This might serve me as a basis for further thought.
I’m headed toward my fourth year of being aware that my head works differently etc, etc.
I’ve tried a few changes, a few bits and bobs, but I’ve massively withdrawn myself into a safe sort of life.
The decision might be a stark choice between adapting more to try and be happier against accepting that ‘it is what it is.’
Fixing involves understanding the condition, the difficult bits and revamping and rebalancing. It’s taking a view that there’s a long way to go in life and I’m not near being elderly yet.
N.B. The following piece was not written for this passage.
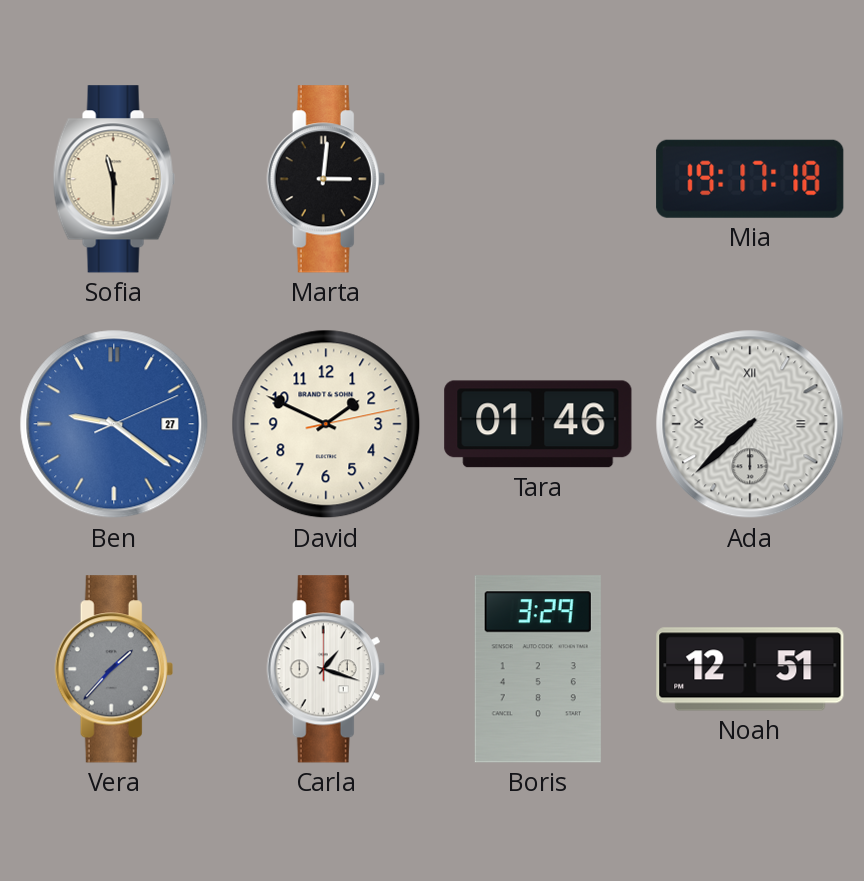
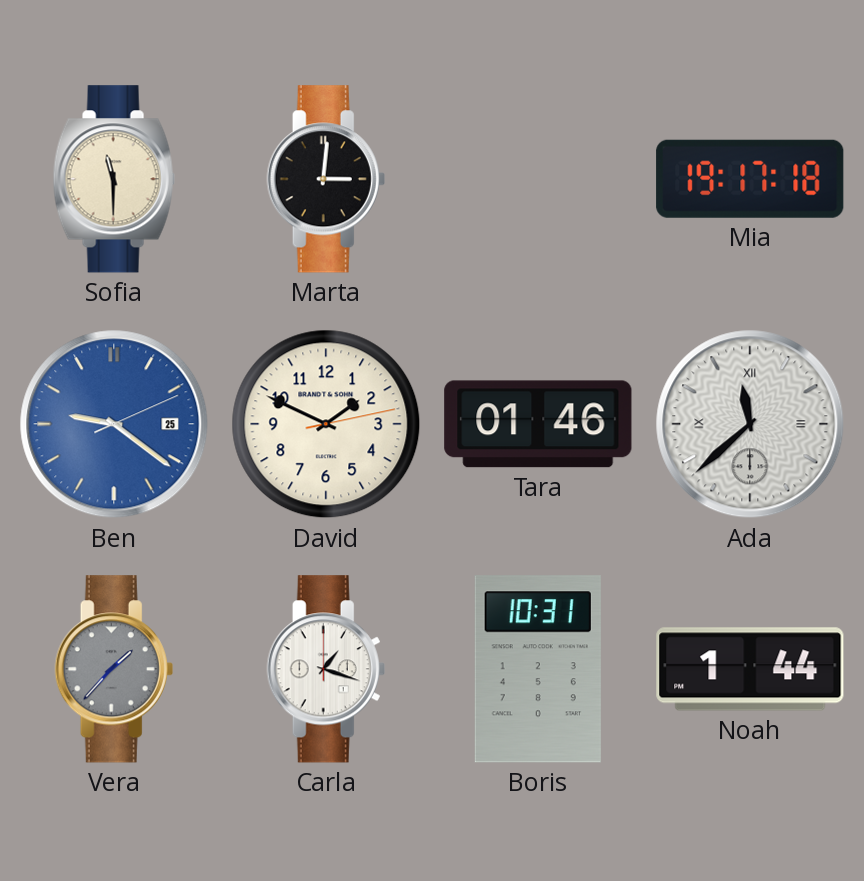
Ben date: 27 -> 25
Ada: 7:38 -> 11:38
Boris: 3:29 -> 10:31
Noah: 12:51 -> 1:44
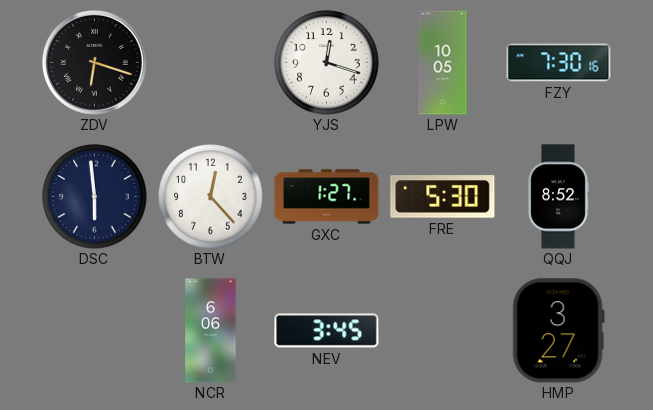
Accepting means taking away the pressures and accepting that I am what I am, I’ve lived a long time undiagnosed and without help and I have to continue, I can use what I know, but I don’t do anything radical other than find peace in myself.
Both paths involve knowledge, I need to think through what I’m unhappy with and what I dislike and what grates and irks me.
I can rattle through issues like money, living alone, job satisfaction and relationships with exs and children.
I’m divorced and separated. I’m alone but a parent and a carer at the same time.
I have myself to think about, but others that I care about in terms of my children.
I can’t just go off and disappear my head up my backside whilst ‘finding myself’.
I’m living without friends essentially and have been like that since diagnosis, so that’s been a few years.
I have little human contact Day to Day and I’ve a fair few unresolved issues in terms of people.
I bear my own burdens, my sharing might be toward my readers more than anyone.
I don’t always know what I’m writing or where any particular blog piece is headed. I can rant about myself to a degree and in relative safety but not in detail or at length on others.
I can say that I want a better life.
I can say that I want to evolve and learn.
I can say I fear change and am scared of the future.
But, is that enough? Is there a need to seek happiness through engaging with others? (Whilst accepting the inevitable social failure and risks that are attached to that.)
Or.. is it simpler to become some sort of Zen Guru type, that knows everything about himself, accepts those failings and doesn’t particularly do much more?
‘It is what it is.’ After all.
The feelings and thoughts that come from my un-diagnosed previous life, that feeling no-one was on the level, the opportunities missed, the masking the difficulties and differences.
I don’t know if going back to that is desirable. I could see a modified version of it, in some ways, but to engage with people, means going out and doing things (spending money) and my finances are limited for now.
A longer view, accepts that I may need to stay as I am right now and plan and think through resources and timings and needs and maybe say ‘in a year, I could try to do this..’, ‘in two years maybe I could be that.’
Being philosophical? Can I do that? Can I learn not to chase things, can I sit and try to slowly untangle, sort and fix?
The answer as ever is in the middle and if I do have a moment of clarity, I’ll be likely to write it.